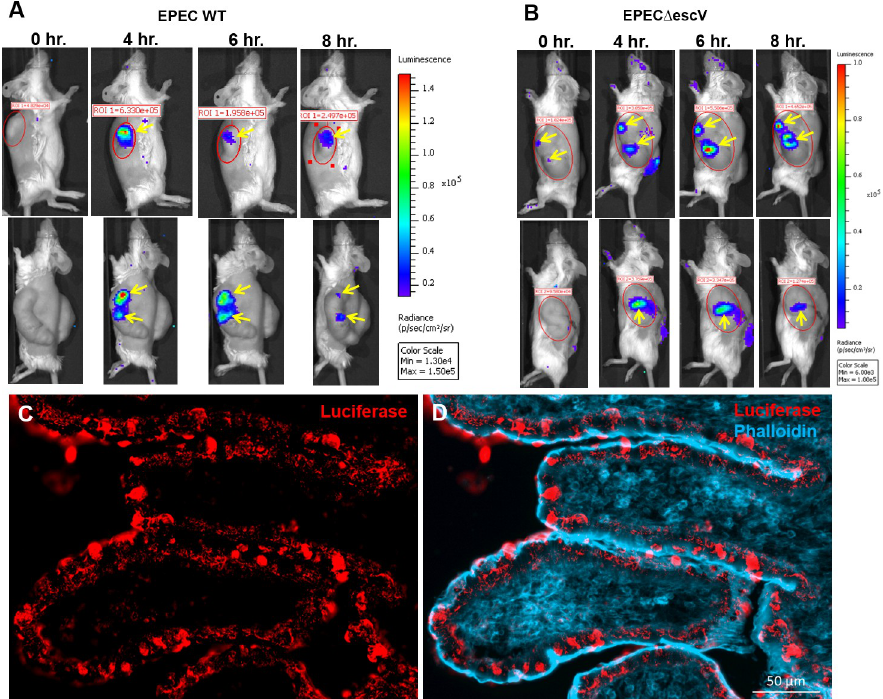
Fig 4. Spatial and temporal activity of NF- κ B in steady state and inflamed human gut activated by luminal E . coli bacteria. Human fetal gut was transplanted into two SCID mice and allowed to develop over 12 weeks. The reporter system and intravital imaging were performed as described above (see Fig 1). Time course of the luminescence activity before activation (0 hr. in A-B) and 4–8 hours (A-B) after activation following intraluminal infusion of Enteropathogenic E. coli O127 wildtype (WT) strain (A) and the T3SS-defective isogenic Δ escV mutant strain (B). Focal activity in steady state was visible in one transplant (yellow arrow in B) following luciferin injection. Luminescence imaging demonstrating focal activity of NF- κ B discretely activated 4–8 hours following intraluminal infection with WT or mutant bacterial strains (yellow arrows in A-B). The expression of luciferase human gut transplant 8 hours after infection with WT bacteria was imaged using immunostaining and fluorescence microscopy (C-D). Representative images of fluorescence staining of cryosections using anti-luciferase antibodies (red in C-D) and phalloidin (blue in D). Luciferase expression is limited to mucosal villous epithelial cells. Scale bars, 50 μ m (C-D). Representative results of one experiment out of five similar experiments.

---*---

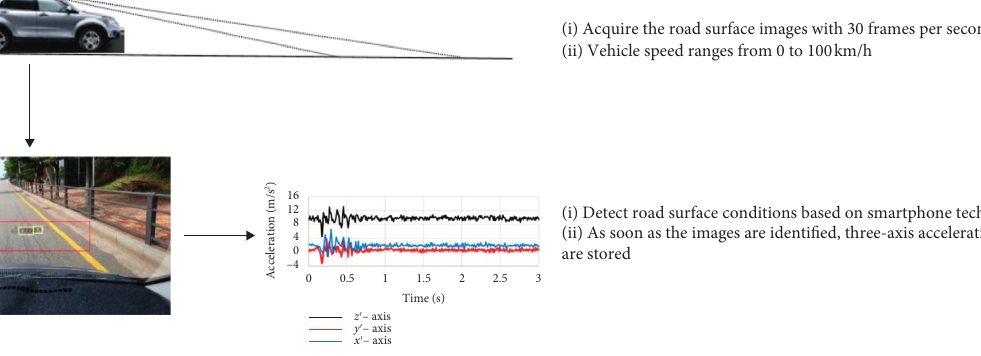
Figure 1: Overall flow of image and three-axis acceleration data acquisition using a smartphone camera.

---*---

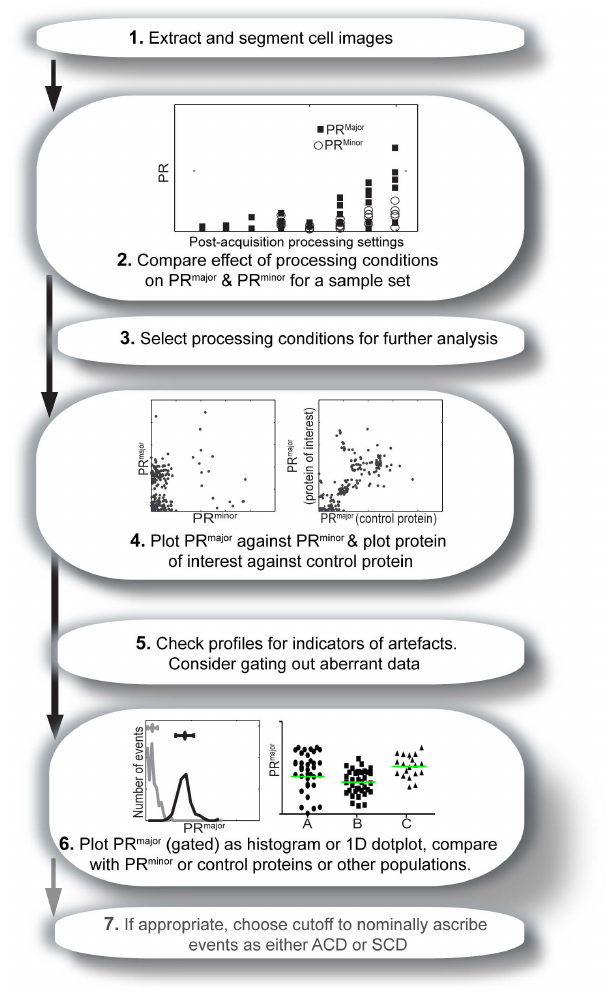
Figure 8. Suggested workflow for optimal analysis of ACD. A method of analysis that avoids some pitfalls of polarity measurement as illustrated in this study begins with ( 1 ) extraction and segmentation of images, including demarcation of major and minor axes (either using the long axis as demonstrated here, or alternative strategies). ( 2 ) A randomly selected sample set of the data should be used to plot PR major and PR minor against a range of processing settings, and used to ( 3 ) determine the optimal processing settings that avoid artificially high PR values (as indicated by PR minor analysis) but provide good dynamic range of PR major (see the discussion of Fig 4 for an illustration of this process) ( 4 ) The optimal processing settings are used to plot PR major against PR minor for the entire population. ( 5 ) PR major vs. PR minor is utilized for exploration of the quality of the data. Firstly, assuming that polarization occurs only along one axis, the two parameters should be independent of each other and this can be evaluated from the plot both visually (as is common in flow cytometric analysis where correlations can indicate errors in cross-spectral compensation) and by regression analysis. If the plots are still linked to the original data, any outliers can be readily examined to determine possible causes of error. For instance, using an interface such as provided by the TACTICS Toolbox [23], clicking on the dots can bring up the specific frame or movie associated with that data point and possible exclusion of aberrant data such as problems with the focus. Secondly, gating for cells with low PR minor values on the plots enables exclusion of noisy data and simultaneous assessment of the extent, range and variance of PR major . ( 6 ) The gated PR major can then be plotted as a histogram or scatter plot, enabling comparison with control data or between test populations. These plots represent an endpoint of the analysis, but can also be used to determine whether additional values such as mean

---*---

If a line in the records above holds the string "Figure", copy it out.

Figure 1: Overall flow of image and three-axis acceleration data acquisition using a smartphone camera.
Figure 8. Suggested workflow for optimal analysis of ACD. A method of analysis that avoids some pitfalls of polarity measurement as illustrated in this study begins with ( 1 ) extraction and segmentation of images, including demarcation of major and minor axes (either using the long axis as demonstrated here, or alternative strategies). ( 2 ) A randomly selected sample set of the data should be used to plot PR major and PR minor against a range of processing settings, and used to ( 3 ) determine the optimal processing settings that avoid artificially high PR values (as indicated by PR minor analysis) but provide good dynamic range of PR major (see the discussion of Fig 4 for an illustration of this process) ( 4 ) The optimal processing settings are used to plot PR major against PR minor for the entire population. ( 5 ) PR major vs. PR minor is utilized for exploration of the quality of the data. Firstly, assuming that polarization occurs only along one axis, the two parameters should be independent of each other and this can be evaluated from the plot both visually (as is common in flow cytometric analysis where correlations can indicate errors in cross-spectral compensation) and by regression analysis. If the plots are still linked to the original data, any outliers can be readily examined to determine possible causes of error. For instance, using an interface such as provided by the TACTICS Toolbox [23], clicking on the dots can bring up the specific frame or movie associated with that data point and possible exclusion of aberrant data such as problems with the focus. Secondly, gating for cells with low PR minor values on the plots enables exclusion of noisy data and simultaneous assessment of the extent, range and variance of PR major . ( 6 ) The gated PR major can then be plotted as a histogram or scatter plot, enabling comparison with control data or between test populations. These plots represent an endpoint of the analysis, but can also be used to determine whether additional values such as mean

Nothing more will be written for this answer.